◆ **Consigne**: Rédigez la suite de l'entretien avec le cheikh Khaled Bentounes sur le vivre-ensemble, en reprenant après la dernière phrase présentée.

◆ **Texte source**:
--*--

Cheikh Bentounes: «Passer de la culture du ‘je’ à celle du ‘nous’»

Initiateur de la Journée internationale du vivre-ensemble en paix (JIVEP), célébrée le 16 mai, le cheikh Khaled Bentounes est présent à Genève pour sa 7e édition qui a pour thème «La paix au cœur de l’éducation». Guide spirituel soufi, il travaille à resserrer les liens de fraternité entre cultures, traditions et religions. Pour lui, le vivre-ensemble et le faire ensemble vont de pair et l’éducation à la paix est le germe d’un monde réconcilié.

Geneviève de Simone-Cornet, pour cath.ch

Vous êtes le guide spirituel de la confrérie soufie Alâwiyya. Quelles valeurs promeut votre confrérie?
Khaled Bentounes: Les valeurs que promeut le soufisme, et ce depuis des siècles, c’est d’abord l’expérience: goûter la réalité divine, qui nous dépasse, et essayer d’en être les témoins vivants. Ne dire et ne faire que ce qui passe par l’expérience sinon nous tombons dans le piège de l’ego: nous pensons que la vérité nous appartient alors que nous lui appartenons.

Puis, nous réfléchissons à la façon de maintenir les liens entre les cultures, les traditions, les religions. Pour nous, les êtres humains sont les lettres du même alphabet. Chacun est à respecter en tant que tel: il ressent l’appel divin à sa façon et on ne peut s’immiscer dans son intimité. C’est sa façon d’agir, son comportement, sa bienveillance, son humanité, qui nous montrent la réalité de son intériorité: un être humain se révèle par ses actions.

Comment assumez-vous votre rôle de guide spirituel?
Cette fonction m’a été léguée par les sages de l’ordre soufi. Je m’efforce de tout faire pour préserver ce patrimoine spirituel, qui a son siège dans le cœur, des troubles, des incertitudes et des doutes de notre époque. Car nous vivons une période de l’histoire de l’humanité où le matérialisme s’est incrusté dans nos vies au quotidien.

«Comment retrouver cette notion où chacun de nous fait partie du tout qu’est l’humanité?»

Je fais en sorte, avec mes faibles moyens et dans la mesure de mes possibilités, de tisser des liens entre les humains de cultures, de religions, de philosophies et d’intérêts divers dans un monde de plus en plus déstabilisé, traversé de crises sociales, politiques et de sens au goût amer. Sans oublier la crise climatique, qui menace l’humanité entière. Et les premiers touchés sont nos enfants et nos petits-enfants.

--*--

◆ **Lignes de données**:
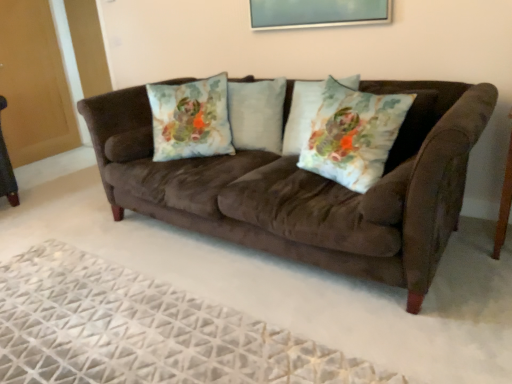
Question: Is fluffy white pillow at center, arranged as the 2th pillow when viewed from the right, closer to camera compared to suede couch at center?

Choices:
 (A) yes
 (B) no

Answer: (B)

Question: Does fluffy white pillow at center, which appears as the first pillow when viewed from the left, have a smaller size compared to suede couch at center?

Choices:
 (A) yes
 (B) no

Answer: (A)

Question: Is fluffy white pillow at center, which appears as the first pillow when viewed from the left, to the right of suede couch at center from the viewer's perspective?

Choices:
 (A) yes
 (B) no

Answer: (B)

Question: Is suede couch at center a part of fluffy white pillow at center, arranged as the 2th pillow when viewed from the right?

Choices:
 (A) yes
 (B) no

Answer: (B)

Question: Is fluffy white pillow at center, which appears as the first pillow when viewed from the left, at the left side of suede couch at center?

Choices:
 (A) no
 (B) yes

Answer: (B)

Question: Considering the positions of fluffy white pillow at center, which appears as the first pillow when viewed from the left, and white textured rug at lower center in the image, is fluffy white pillow at center, which appears as the first pillow when viewed from the left, wider or thinner than white textured rug at lower center?

Choices:
 (A) thin
 (B) wide

Answer: (A)

Question: Visually, is fluffy white pillow at center, arranged as the 2th pillow when viewed from the right, positioned to the left or to the right of white textured rug at lower center?

Choices:
 (A) right
 (B) left

Answer: (A)

Question: Relative to white textured rug at lower center, is fluffy white pillow at center, which appears as the first pillow when viewed from the left, in front or behind?

Choices:
 (A) behind
 (B) front

Answer: (A)

Question: Is fluffy white pillow at center, arranged as the 2th pillow when viewed from the right, taller or shorter than white textured rug at lower center?

Choices:
 (A) tall
 (B) short

Answer: (A)

Question: From the image's perspective, is floral fabric pillow at center, which is the first throw pillow in back-to-front order, above or below suede couch at center?

Choices:
 (A) below
 (B) above

Answer: (B)

Question: In the image, is floral fabric pillow at center, acting as the first throw pillow starting from the left, positioned in front of or behind suede couch at center?

Choices:
 (A) behind
 (B) front

Answer: (A)

Question: In the image, is floral fabric pillow at center, positioned as the 2th throw pillow in right-to-left order, on the left side or the right side of suede couch at center?

Choices:
 (A) right
 (B) left

Answer: (B)

Question: Looking at the image, does floral fabric pillow at center, acting as the first throw pillow starting from the left, seem bigger or smaller compared to suede couch at center?

Choices:
 (A) small
 (B) big

Answer: (A)

Question: Would you say white textured rug at lower center is inside or outside fluffy white pillow at center, arranged as the 2th pillow when viewed from the right?

Choices:
 (A) outside
 (B) inside

Answer: (A)

Question: Looking at their shapes, would you say white textured rug at lower center is wider or thinner than fluffy white pillow at center, which appears as the first pillow when viewed from the left?

Choices:
 (A) thin
 (B) wide

Answer: (B)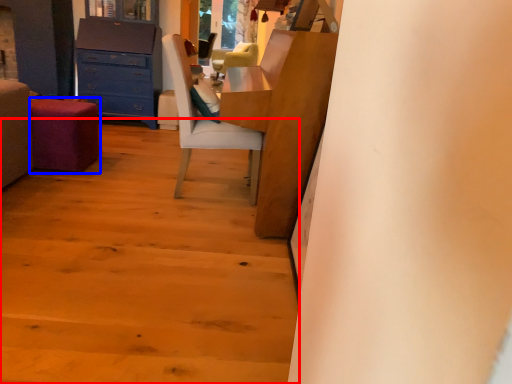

--*--

◆ **Réponse attendue**:
Vous êtes l’initiateur de la Journée internationale du vivre-ensemble en paix (JIVEP), adoptée le 8 décembre 2017 par l’Assemblée générale des Nations unies. De quelle intuition est née cette journée?
La JIVEP a été acceptée à l’unanimité des 193 Etats membres: c’est une chose exceptionnelle alors que personne n’y croyait!

L’intuition de cette journée remonte aux écrits philosophiques de mon arrière-grand-père, dans les années 1920. Il décrivait alors l’humanité comme un corps dont chaque être est une cellule et chaque nation un membre. Il disait que l’on ne peut accorder une prééminence à un membre, que l’humanité est un tout où chacun, en travaillant pour lui-même, travaille pour le corps entier.

Comment retrouver cette notion où chacun de nous fait partie du tout qu’est l’humanité? Cette question nous a poussés à oser l’aventure de la JIVEP. Et c’est au Congrès international féminin pour une culture de paix qui s’est tenu à Oran en 2014 sur le thème «Parole aux femmes» que la décision a été prise de demander aux Nations unies de célébrer une journée du vivre-ensemble en paix.

«Le vivre-ensemble est le faire ensemble: car le premier ne peut exister sans le second»

La JIVEP a bénéficié d’un concours de circonstances: car le 8 décembre 2017, alors que le monde vivait sous la menace d’un conflit entre les Etats-Unis et la Corée du Nord, se réunissaient simultanément le Conseil de sécurité, qui débattait de cette menace, et l’Assemblée générale, qui statuait sur cette journée. Ce jour-là, j’ai senti que l’humain l’avait emporté sur l’aspect politique: la crainte d’un conflit qui pouvait être nucléaire a permis de faire l’unité. Ainsi, parfois, les chocs sont salutaires.

La JIVEP promeut le vivre-ensemble, une réalité qui vous tient à cœur. Comment définissez-vous ce concept?
Le vivre-ensemble et le faire ensemble: car le premier ne peut exister sans le second. Il s’agit de mettre en commun nos moyens techniques, nos réflexions et nos actions au service du bien-être commun pour un monde plus digne, juste et solidaire. Par une voie neutre, une juste voie qui touche la conscience de l’être humain – il est d’abord une conscience, avant sa couleur de peau, sa nationalité, sa religion – afin qu’il passe d’une culture du «je» à une culture du «nous».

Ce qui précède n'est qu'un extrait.